Little parabola solver whatchamacallit for Ruby

Primary LanguageRuby

About this parabola solver whatchamacallit

This is a shaggy hunk of Ruby code I wrote for playing with basic quadratic equations.

parabola.rb

This contains a Ruby class, Parabola, that encapsulates the features of a basic quadratic equation a*x^2 + b*x + c. Objects can be instantiated by providing the a, b, and c coefficients directly:

p = Parabola.new(2, 3, 4)

They can also be instantiated by providing a set of three Cartesian coordinates all at once.

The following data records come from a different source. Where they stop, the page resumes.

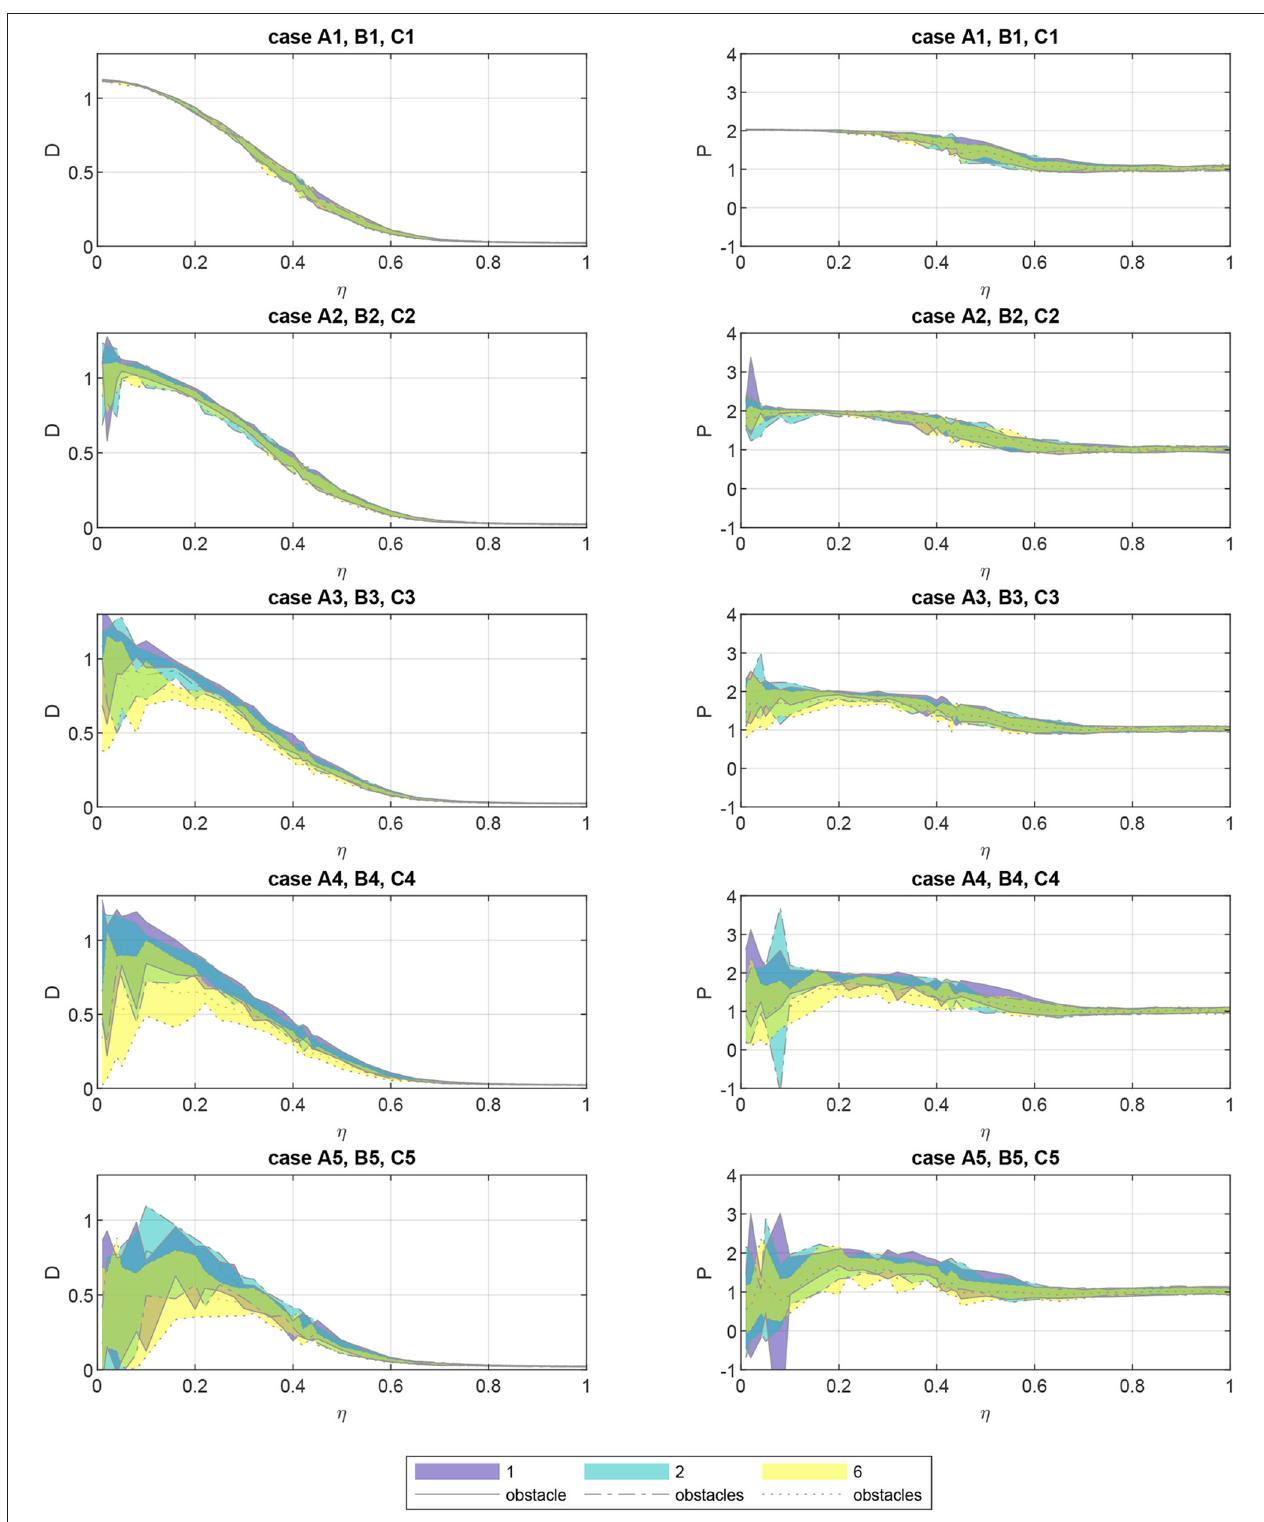
FIGURE 4 | Diffusion coefficient D (left plots) and the diffusion exponent P (right plots) as a function of the noise amplitude η for the fifteen obstacle cases. Cases are indicated in figure titles. Cases are grouped by the number of obstacles by color (see legend), and are placed on the same subplot when obstacles (whether 1, 2, or 6) are approximately the same size. The individual obstacle size increases for lower subplots. Shaded regions indicate mean Carlo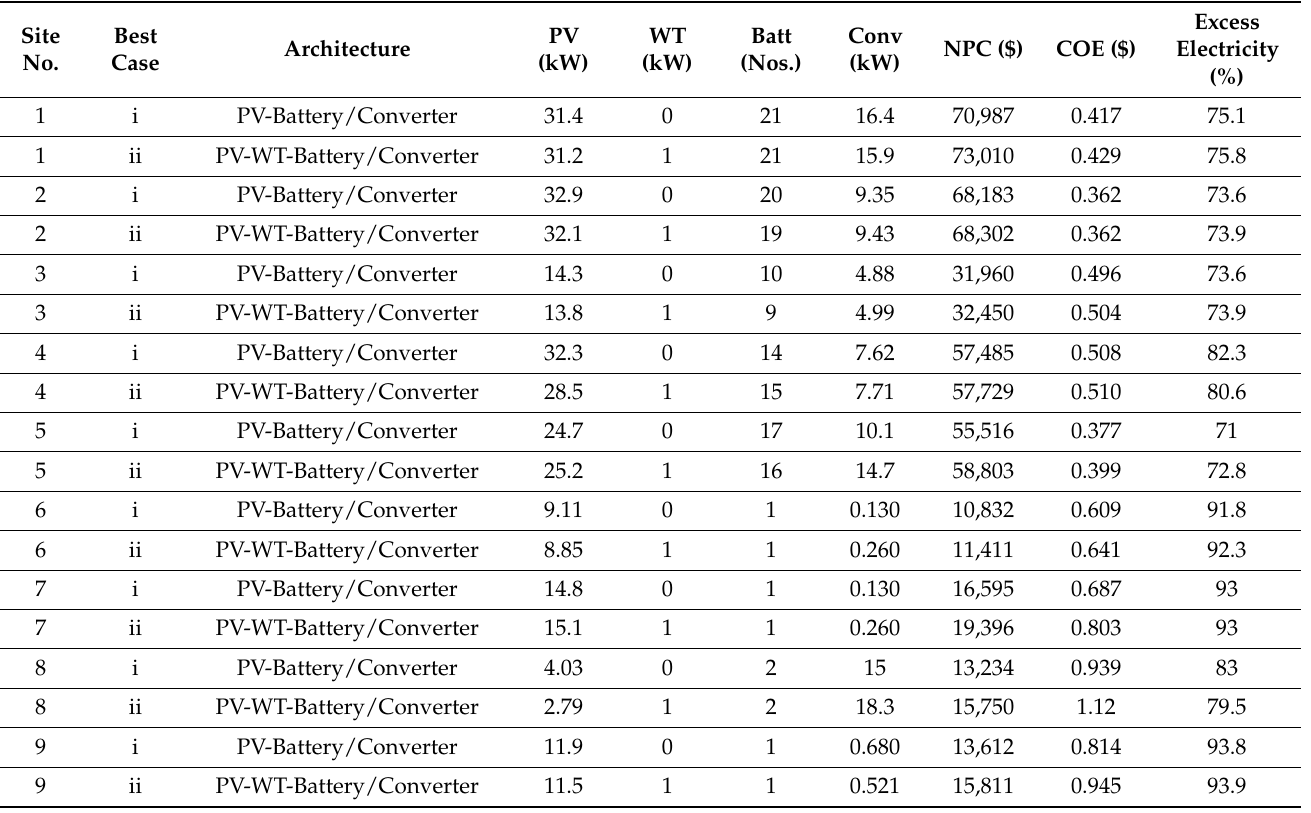
Table 2. Results of HOMER Pro for 12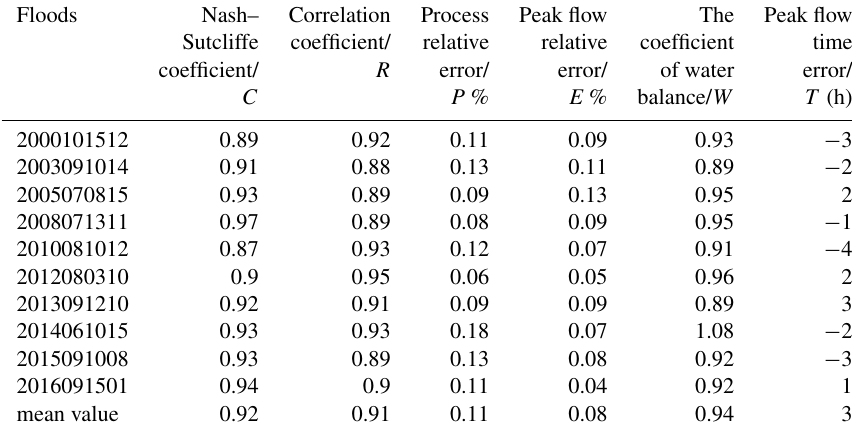
Table 6. The evaluation indices of the simulated flood results based on the Liuxihe model in the Beijiang catchment.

For example, to provide the coordinates [1, 1], [2, 3], and [7, 4]:

p = Parabola.from_3_points(1, 1, 2, 3, 7, 4)
# => #<Parabola:0x007fb71a91c020 @a=-0.3, @b=2.9, @c=-1.6>

Once instantiated, the object can be used to find any point on the curve given x or y:

p.y_for_x(2) # => 2.9999999999999996
p.x_for_y(4) # => [2.6666666666666665, 7.000000000000001]
p.x_for_y(6) # => raises Math::DomainError

Note that #x_for_y returns an array of two values for x, which will always be in increasing order.

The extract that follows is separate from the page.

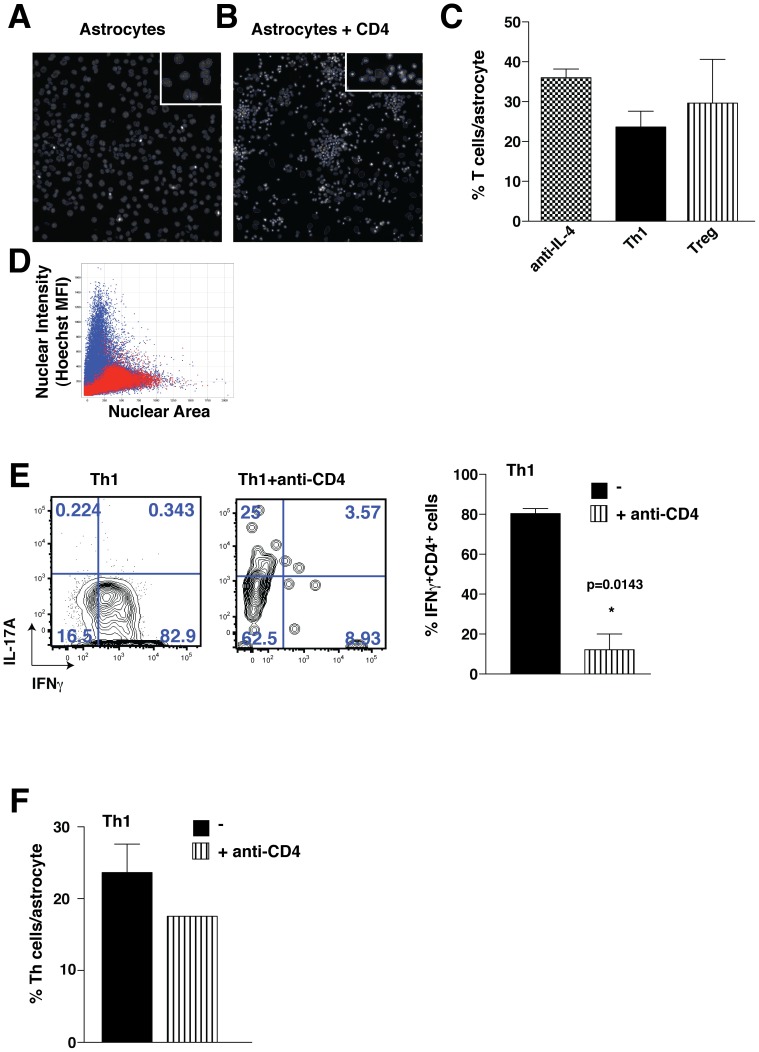
Th1 cell differentiation is promoted by CD4+ T cell activation.CD4+ T cells were cultivated on astrocytes in the presence of 10 µg/mL anti-IL-4 alone (anti-IL-4), with 10 µg/mL anti-IL-4 and 10 ng/mL IL-12 (Th1), or with 10 µg/mL anti-IL-4 and 2.5 ng/mL TGFβ (Treg) for 4 days. Cells were stained with Hoechst and fixed and analyzed using an ArrayScan VTI automated fluorescent microscope. (A) astrocytes alone with nuclei traced (a 20-fold magnification is shown in the small box), (B) astrocytes co-cultured with CD4+ T cells with nuclei traced (a 20-fold magnification is shown in the small box), (C) quantitation of percent of CD4+ T cells associated per astrocyte (mean ± s.e.m.; n = 3), (D) scatter plot showing the cells identified as astrocytes (red) and CD4+ T cells (blue). (E) CD4+ T cells were cultivated on astrocytes in the presence of 10 µg/mL anti-IL-4 and 10 ng/mL IL-12 for 4 days, with or without 10 µg/mL anti-CD4 (GK1.5). Cells were washed, and restimulated with PMA/ionomycin/BFA for 4 h and analyzed by flow cytometry. The histogram represents IFNγ-expressing CD4+ T cells (n = 2, unpaired t-test *p<0.05). (F) CD4+ T cells were cultivated on astrocytes in the presence of 10 µg/mL anti-IL-4 and with 10 ng/mL IL-12 for 4 days, with or without 10 µg/mL anti-CD4 (GK1.5). Cells were stained with Hoechst and fixed and analyzed with an ArrayScan VTI automated fluorescent microscope. Bars represent mean ± s.e.m. (n = 3).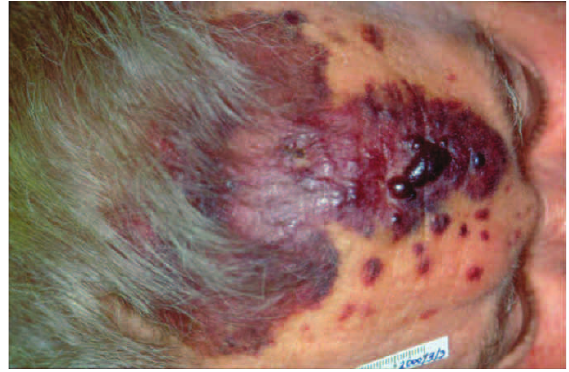
Figure 1. Cutaneous angiosarcoma of scalp:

This is what happens when you give two or three coordinates with the same x value:

p = Parabola.from_3_points(1, 1, 2, 8, 1, 3)
# => #<Parabola:0x007fb719c50328 @a=-Infinity, @b=Infinity, @c=NaN>

parabola_solver.rb

This is just spaghetti code that I used to work out and check my work on the math in parabola.rb. It has little practical use, but I kept it. It generates random output that looks like this:

     x = 10
     y = -3

     a*x^2 + b*x + c = y
(1)  a*100 + b*10 + c = -3

     x = -3
     y = -3

     a*x^2 + b*x + c = y
(2)  a*9 + b*-3 + c = -3

     x = 3
     y = -7

     a*x^2 + b*x + c = y
(3)  a*9 + b*3 + c = -7

Subtracting (2) from (1) and (3) from (2) creates two new equations
that eliminate c...

(4)  a*91.0 + b*13.0 = 0.0

(5)  a*0.0 + b*-6.0 = 4.0

Solving for b in (4)...

     a*7.0 + b*1.0 = 0.0
(6)  b = 0.0 + a*-7.0

Then replacing b in (5)...

     a*0.0 + (0.0 + a*-7.0) * -6.0 = 4.0
     a*0.0 + -0.0 + a*42.0 = 4.0
     a*0.0 + a*42.0 = 4.0
     a*42.0 = 4.0
     a = 4.0 / 42.0
(7)  a = 0.09523809523809523

Use (6) to find b...

     b = 0.0 + 0.09523809523809523 * -7.0
(8)  b = -0.6666666666666666

Use (1) to find c...

     0.09523809523809523*100.0 + -0.6666666666666666*10.0 + c = -3.0
     9.523809523809524 + -6.666666666666666 + c = -3.0
     c = -3.0 - (9.523809523809524 + -6.666666666666666)
(9)  c = -5.857142857142858

Apologia

If this looks like the work of someone with a shaky grasp of basic algebra, that's because it is. The last time I remember playing with quadratic equations was roughly three decades ago in my high school's "College Algebra" course.